Now I begin to think about how we want to do the path thing. I think I’ll work it out in a test and then move the code after I know what it is.
def test_max_path_distance(self):
layout = DungeonLayout()
Cell.create_space(5, 5)
map = '''
11111
'''
layout.add_rooms_from_map(map)
given = Cell.at(0,0)
in_a_room = lambda c: c.is_in_a_room
for cell in given.generate(in_a_room):
cell.path_distance = None
given.path_distance = 0
for cell in given.generate(in_a_room):
for neighbor in cell.neighbors_in_rooms():
if neighbor.path_distance is None:
neighbor.path_distance = cell.path_distance + 1
for x in range(5):
assert Cell.at(x,0).path_distance == x
Just a straight path across the top.
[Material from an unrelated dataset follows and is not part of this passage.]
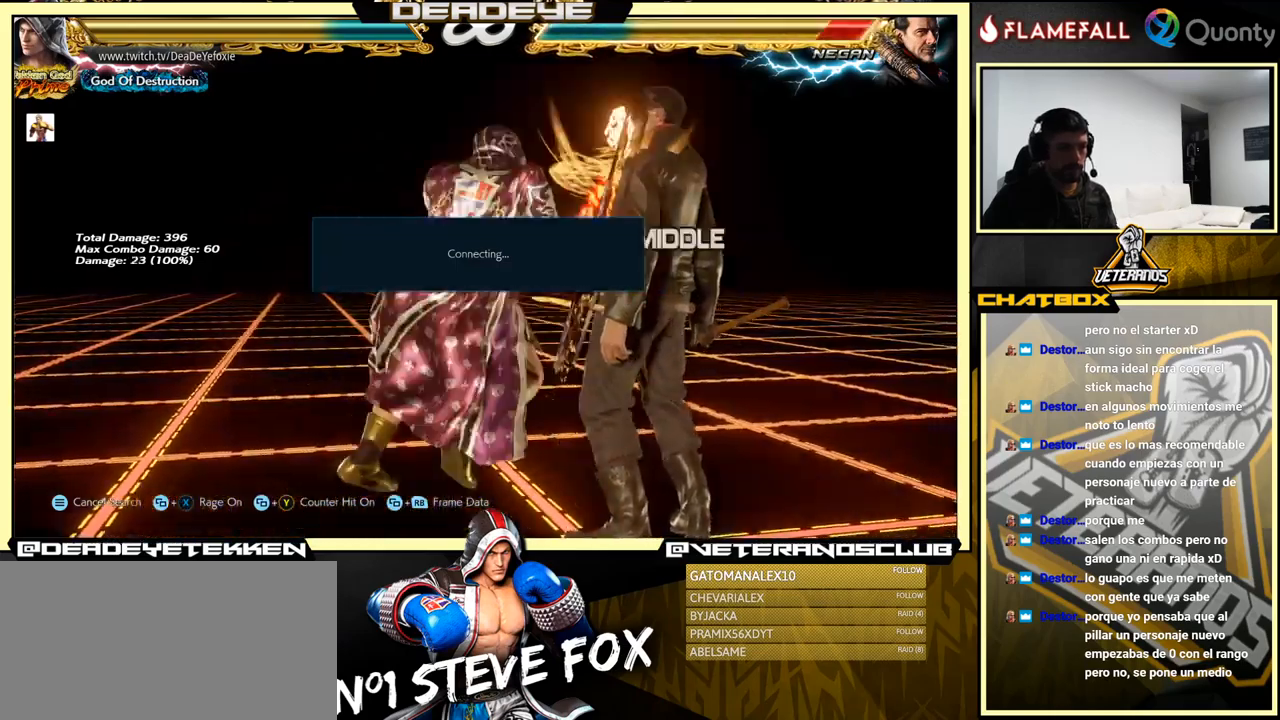
{"buttons": ["TRIANGLE"], "left_stick": "left", "events": [[66, "left_stick", "center"], [400, "left_stick", "left"], [433, "TRIANGLE", "down"]]}
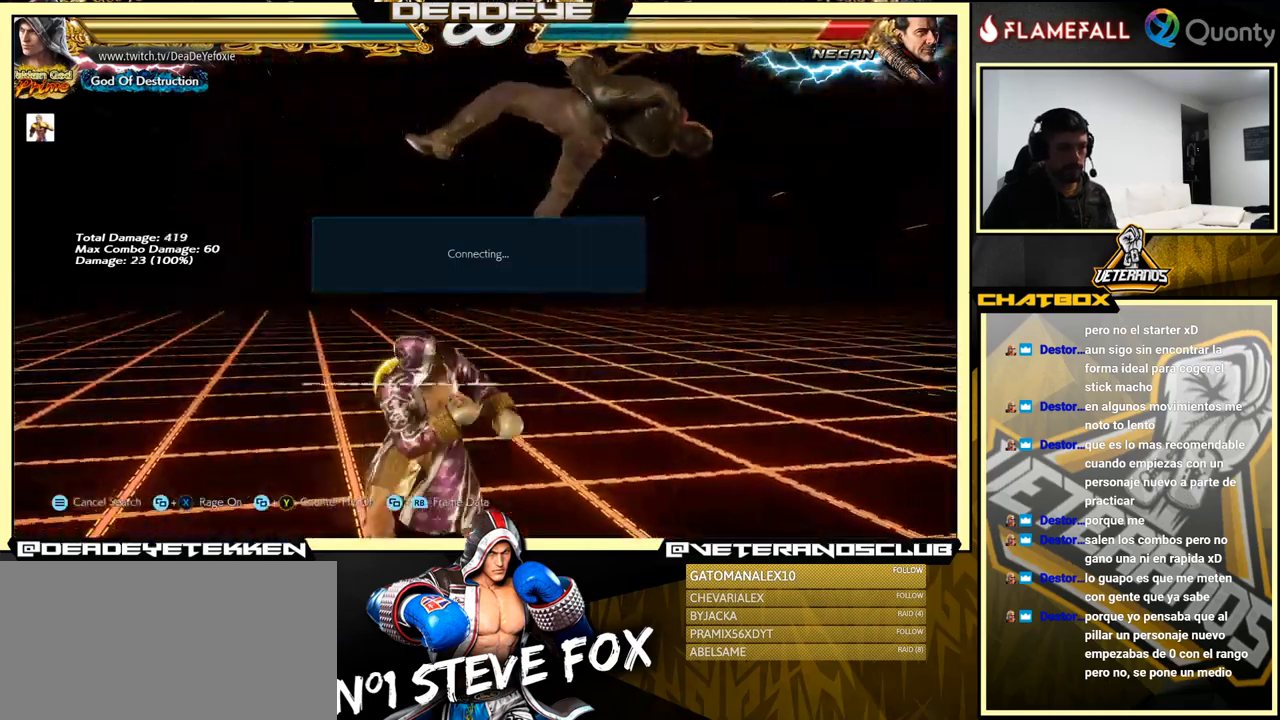
{"buttons": [], "left_stick": "left", "events": [[16, "TRIANGLE", "up"], [50, "TRIANGLE", "down"], [433, "TRIANGLE", "up"]]}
Should be good enough, we trust generate to work.
The test passes. Let’s reflect about what we should really do.
Reflection
This code, as we can see, is using Cell.generate, with the condition in_a_room to restrict the search to cells that are in the dungeon, not the many unallocated cells. This may be a case for maintaining a spare collection of cells instead of the complete collection we now use, with what amounts to a flag saying that a cell is in use.
A friend on Mastodon suggested that idea, which I claim I had also thought of and decided against. I can’t find their name just now but they were onto something with the idea.
Anyway we’re here now, with the full collection and our lambda to check only room cells and that’s certainly working, for values of “certainly” approaching 1.0.
I think that before we go further with this idea, we need to decide where the fundamental notion resides. My guess is that it will be in Dungeon as a stub calling into DungeonLayout, which owns the cells. It’ll probably be part of Dungeon.populate():
class Dungeon:
def populate(self):
dot_room = random.choice(self.rooms)
dot_cell = random.choice(dot_room.cells)
self.place_player_at(dot_cell)
We have not yet addressed the larger issue of generating interesting layouts populated with various creatures and treasures, presumably respectively more deadly and more desirable as daring Dot delves dauntlessly deeper into the depths of the dungeon. However those work, it seems fair to expect that they’ll be sending messages to Dungeon to get most of the work done.
I am about ready to stop for the morning. In fact, I see that it is nearly 11 AM, time to have a bit of breakfast and watch Sunday Morning. We’ll stop here.
Summary
In just a few minutes, we have open code that (p>0.9) will find the in-dungeon path distance from any point to all others. We should probably create a better test of that, but I really am quite confident. That code seems to have two aspects, the clearing of the variable and setting it. We do need to clear it because we use the absence of a saved value as the indicator that we should record the current distance.
I note an odd thing, and this is not the first time it has happened: we have code that generates the cells and then we do something to the provided cell’s neighbors. I don’t recall where else we do that, but I’m sure that we do. That suggests to me that there may be an opportunity to consolidate that duplication somewhere. Note made.
We should have little or no difficulty moving the code over to Layout and certainly wiring up a connection through Dungeon will be trivial. I just don’t want to do it right now and after all, bacon is important.